Вернёмся к прерванному рассказу, к мгновениям, объяснившим, наконец, всё происходившее с нами, когда шквальный грохот и гул, нарастая, покатился над нами и низко идущие штурмовики «Илы», внезапно вынырнув, понеслись на бреющем полёте и далее, ещё ниже прижимаясь к земле…
И тут началась потеха, когда они принялись обрабатывать немецкую передовую реактивными снарядами, бомбами и пулемётными очередями перед тем затаившегося противника, оповещённого об их приближении и поэтому, наверно, принявших наш автобус за «обманку» для обнаружения их системы огня.
И другой, по времени даже более ранний случай. Это ещё на Миус-фронте, под Ростовом.

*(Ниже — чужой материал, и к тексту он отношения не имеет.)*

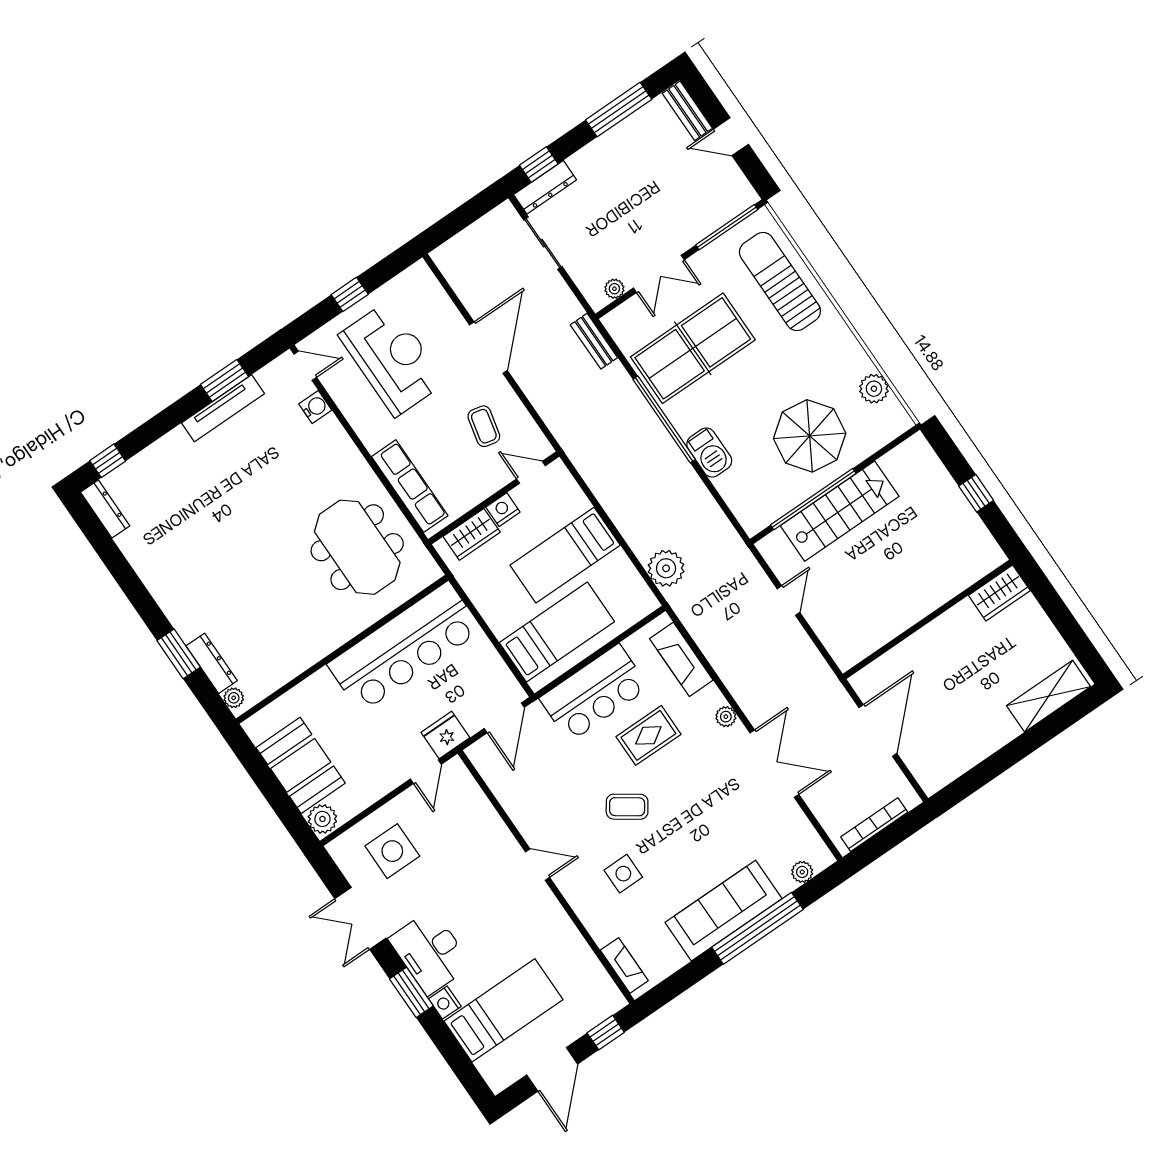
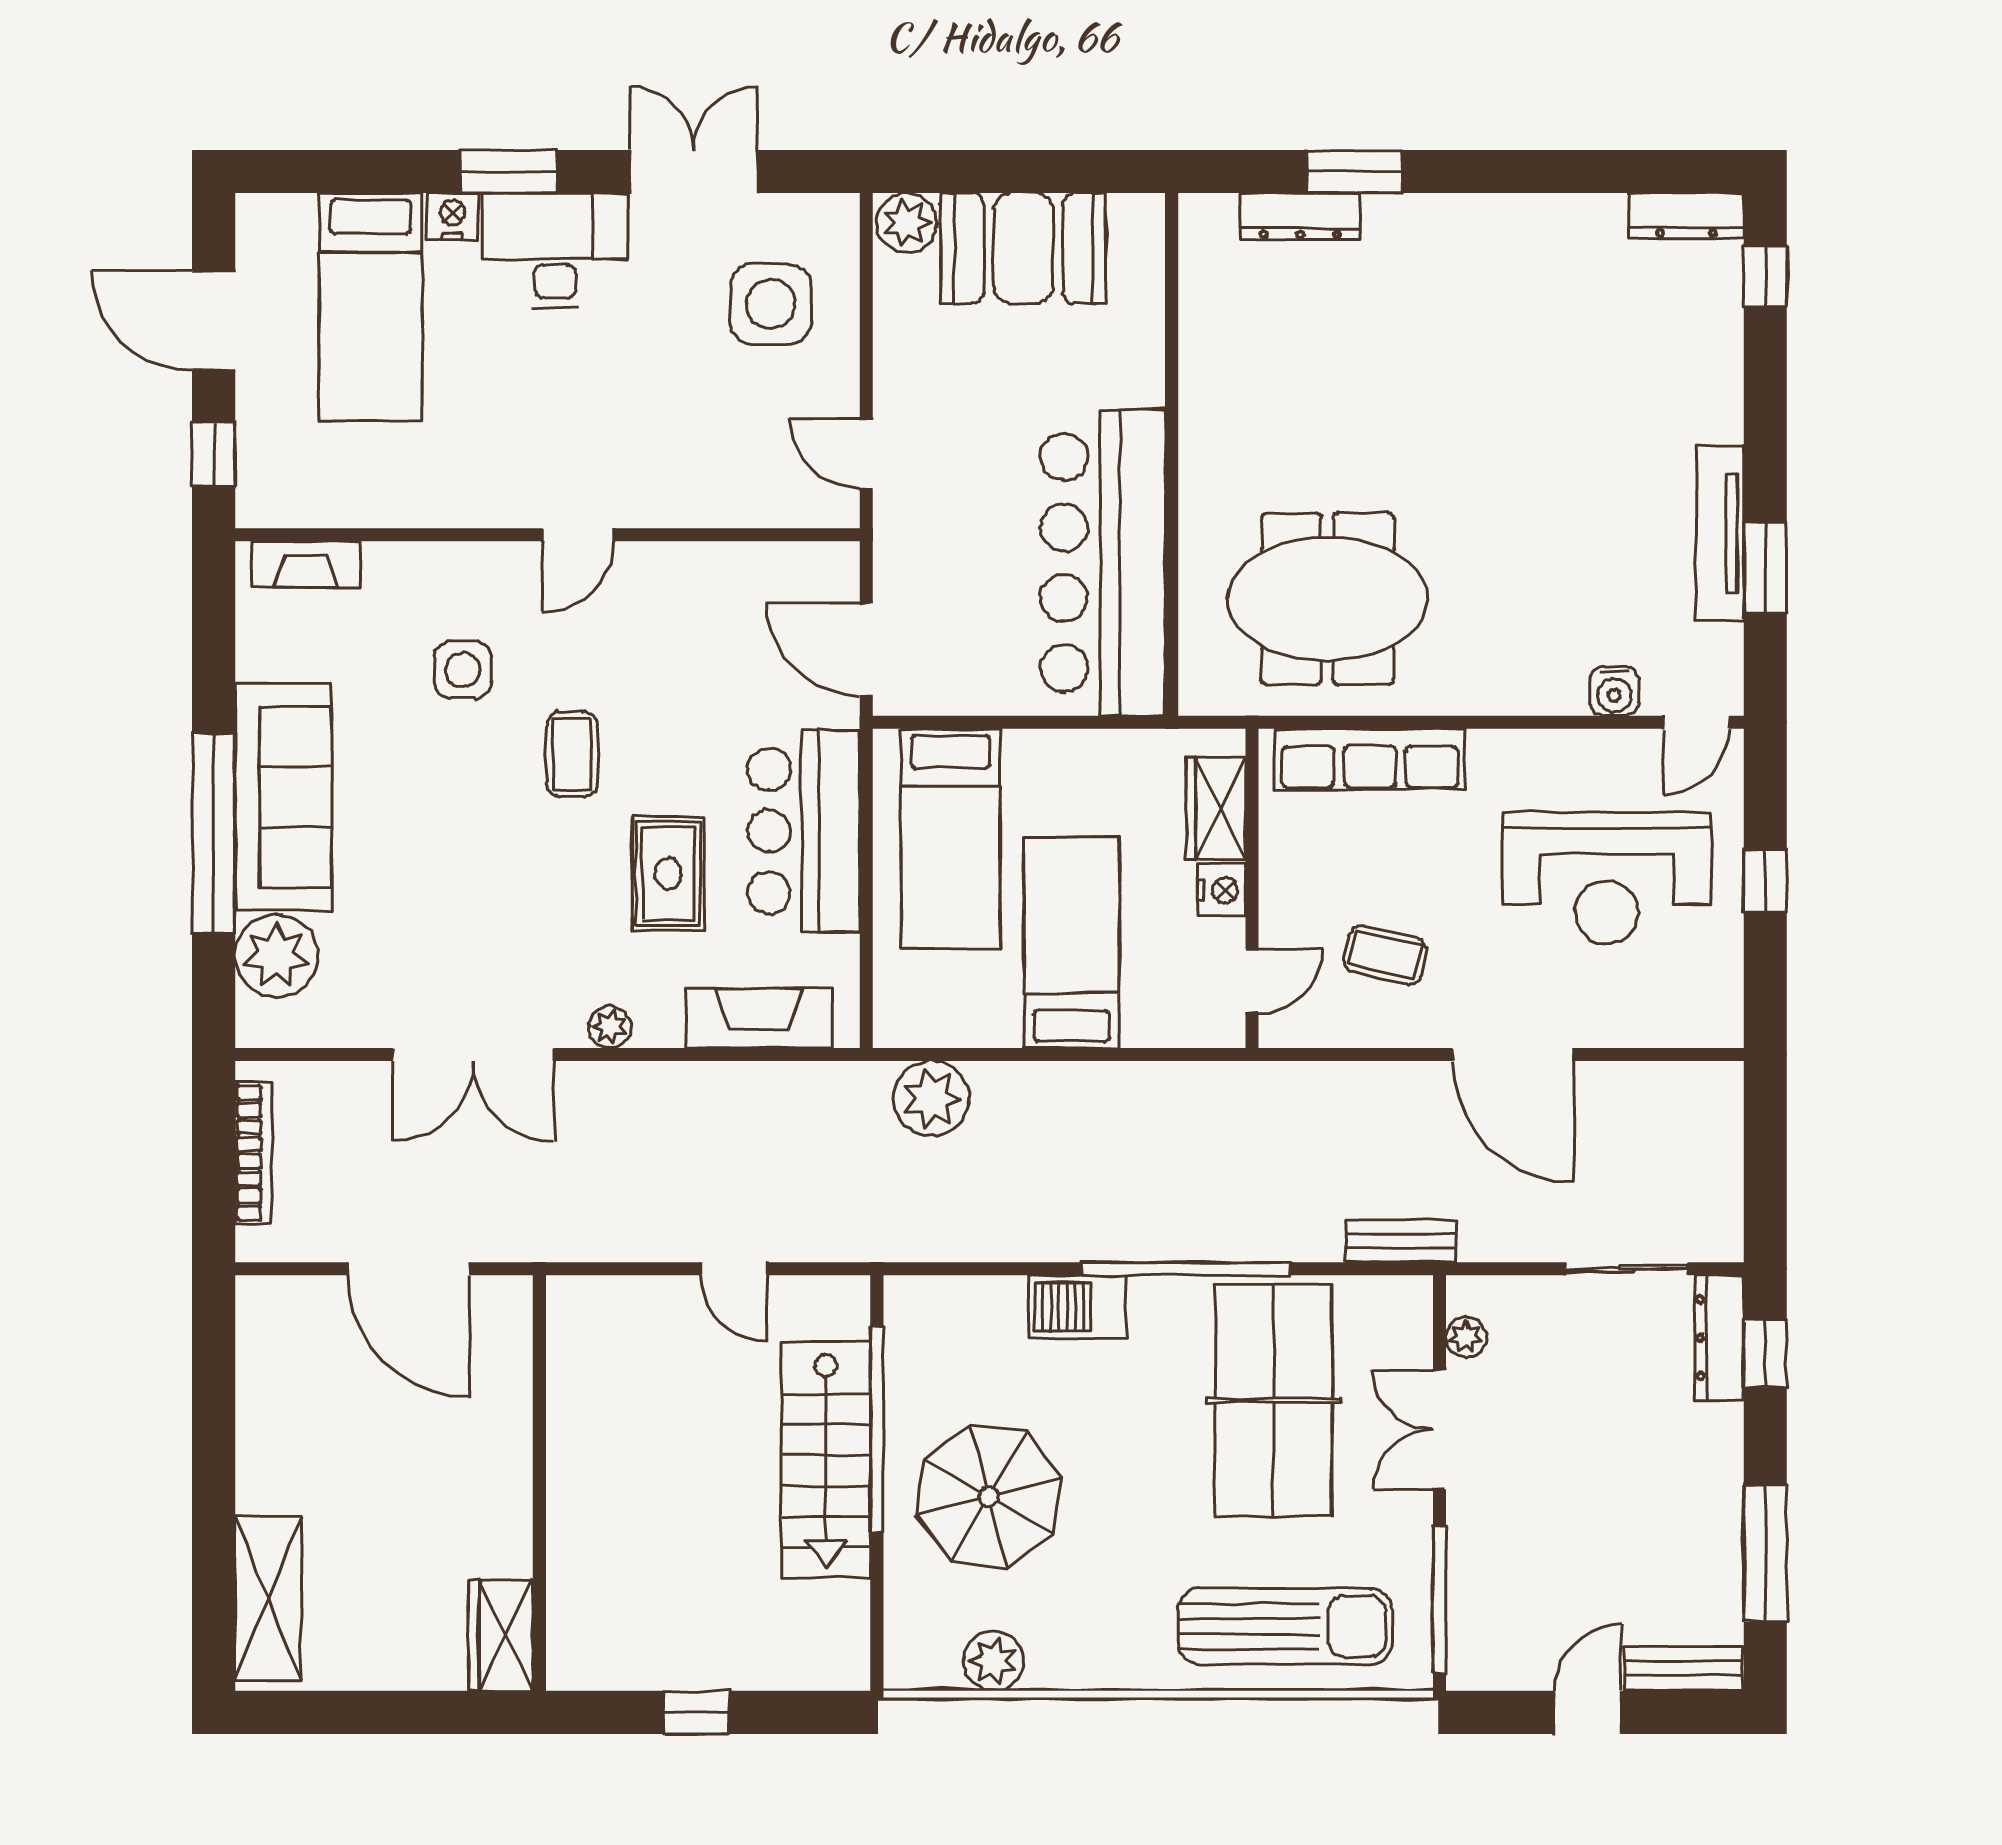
plant: (234, 698) -> (1216, 214), removed
fridge: (445, 735) -> (906, 530), removed
coffee table: (627, 807) -> (572, 754), turned -35
plant: (802, 872) -> (276, 956), width x1.87, depth x1.87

Раньше чем ухватить приближение опасности и её происхождение – над снежной поверхностью увала, чуть ли не на самой границе с небосводом выскакивает огромный, так низко он возникает, вихрем несущийся навстречу «Мессер», и первая мысль: подбитый? и ощущение, что он врежется сейчас прямо в тебя. Но остроносая махина ураганно проносится со стрекозиным злобным звоном. И хочется представить в ту пору ещё невозможное, что причиной тому – гонящийся за ним ястребок. Но никого больше нет. «Мессершмит» в крутом вираже, задирая остроносый фюзеляж и распластав сточенные крылья, ревя форсированными оборотами, с угрожающе нарастающим тонким визгом снова нацеливается на одинокого звукометриста; наклоняет посверкивающий нос и бухает, как из бочки… И несущаяся, словно вскачь, снежная трасса смертоносной очереди, и одновременно в мозгу осознание происходящего: это по мне?! И ни ложбинки, ни окопчика, ни какого-нибудь укрытия – кругом снежное раздолье.